Query for Glenn-Imaginative vs hard science??

Gladwin Joseph (josephg@ccmail.orst.edu)
Mon, 12 May 1997 17:41:11 -0700

Glenn wrote:
Broca's area of the brain which controls language....
fashioned statues....
made jewelry....
made flutes and whistles.....
dug post holes....
Built tents and huts....
Built walls.....
Constructed paved areas in their huts....
Made wooden spears....
committed murder.....
made clothing....
controlled fire.....
made idols.....
One Neanderthal site was called a sacrificial altar...
Engaged in REPRESENTATIONAL art....
Like humans many lacked the wisdom teeth....
Had a human pattern of birth and maturation....
Crossed the ocean in boats....
Planned for their future needs....
Cared for their fellow man....

No ape does these things!!

A question/comment.
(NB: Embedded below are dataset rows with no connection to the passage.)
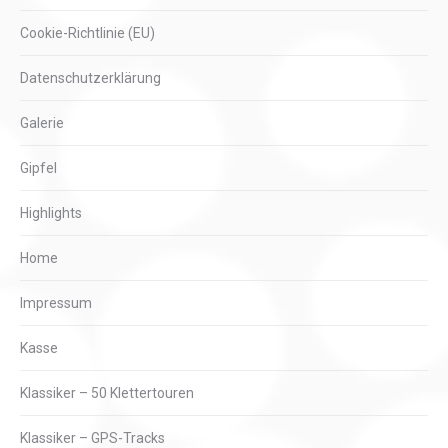
Cookie-Richtlinie (EU)
Datenschutzerklärung
Galerie
Gipfel
Highlights
Home
Impressum
Kasse
Klassiker – 50 Klettertouren
Klassiker – GPS-Tracks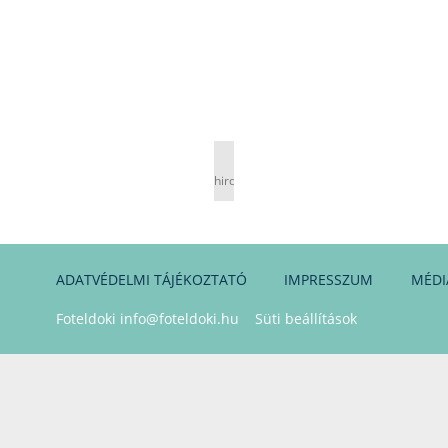
hirdetés
ADATVÉDELMI TÁJÉKOZTATÓ
IMPRESSZUM
MÉDI
Foteldoki
info@foteldoki.hu
Süti beállítások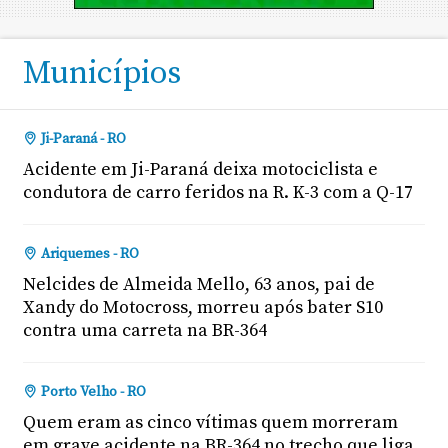
Municípios
Ji-Paraná - RO
Acidente em Ji-Paraná deixa motociclista e
condutora de carro feridos na R. K-3 com a Q-17
Ariquemes - RO
Nelcides de Almeida Mello, 63 anos, pai de
Xandy do Motocross, morreu após bater S10
contra uma carreta na BR-364
Porto Velho - RO
Quem eram as cinco vítimas quem morreram
em grave acidente na BR-364 no trecho que liga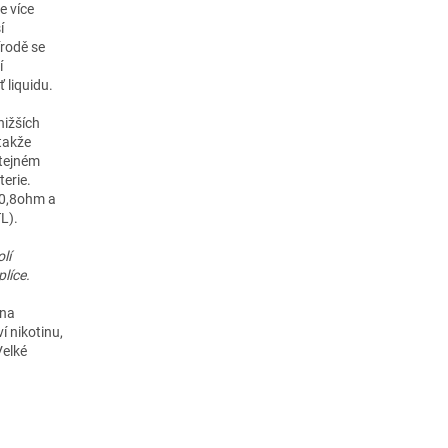
e více
í
írodě se
í
ť liquidu.
nižších
 takže
stejném
terie.
 (0,8ohm a
L).
lí
líce.
 na
í nikotinu,
Velké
How much of this is "imaginative"
science and how much of this is "hard" science? Sometime
back in the journal Science there was a figure of a piece of
paleo-human bone with a scratch on it. The legend said
something like this "Evidence for cannibalism". I find that
imaginative story-telling masquerading as science. A scratch
could be caused by numerous sharp objects possibly in
unrelated events. One could get into futile and endless
quibbling over such scientific data. I found it disturbing
that it was presented as evidence in such a reputable
journal. NOTE: I do not have any theological problems with
Neanderthals being modern human-like.